**PAGE TEXT:**
● ● ● ● ●

Whether evidence of events bearing upon a relationship of an offender and his victim is too remote depends upon all the circumstances of the case. The time between the events and the commission of the alleged offence is but one aspect of the matter. Although the making of the intervention order and the threats to kill occurred three years earlier, they were significant events in that they revealed the circumstances in which the applicant and the complainant separated.[18]

[18][2009] VSCA 157, [18] (Maxwell P, Buchanan and Weinberg JJA agreeing).

  1. However in this case there was not only a significant time delay between the alleged rape and the earlier assaults, but the complainant remained with the applicant despite the assaults and bore him children after those assaults had occurred. It may be that she did not leave him earlier because she was afraid of him, but there was no evidence that he had assaulted her because she refused to have sex with him, prior to April 2011. The Crown did not seek to call evidence of earlier uncharged acts of rape, which might have been admissible as tendency evidence under ss 97 and 101 of the Act.

  1. In my view the trial judge erred in admitting evidence which described particular assaults, the last of which had occurred in 2003.  Such evidence was insufficiently relevant to whether the complainant freely agreed to intercourse in 2011 or whether the applicant was aware she was not consenting or might not be consenting.  Even if the judge correctly considered that it had some relevance to the matters in issue, the probative value of this evidence was well outweighed by the danger of unfair prejudice to the applicant.

● ● ● ● ●

**WORK INSTRUCTION:** Reproduce the judgment excerpt word for word, starting with "Whether evidence of" and going on through "Weinberg JJA agreeing).". Rely solely on the judgment excerpt above.

**RECORDED INFORMATION:**
● ● ● ● ●

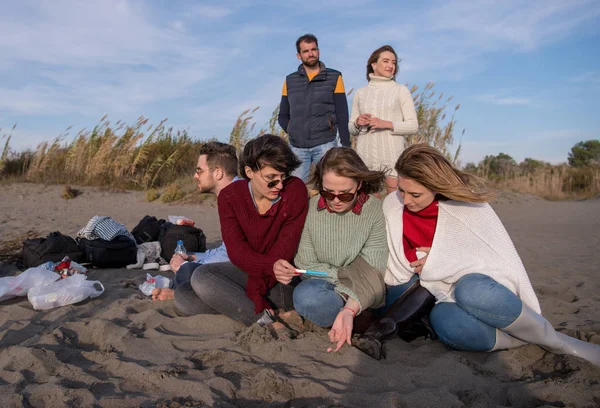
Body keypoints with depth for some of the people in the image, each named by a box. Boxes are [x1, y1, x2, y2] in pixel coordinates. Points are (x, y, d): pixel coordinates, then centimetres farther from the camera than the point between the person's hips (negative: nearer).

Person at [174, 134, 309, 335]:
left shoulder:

● ● ● ● ●

**RESPONSE AREA:**
Whether evidence of events bearing upon a relationship of an offender and his victim is too remote depends upon all the circumstances of the case. The time between the events and the commission of the alleged offence is but one aspect of the matter. Although the making of the intervention order and the threats to kill occurred three years earlier, they were significant events in that they revealed the circumstances in which the applicant and the complainant separated.[18]

[18][2009] VSCA 157, [18] (Maxwell P, Buchanan and Weinberg JJA agreeing).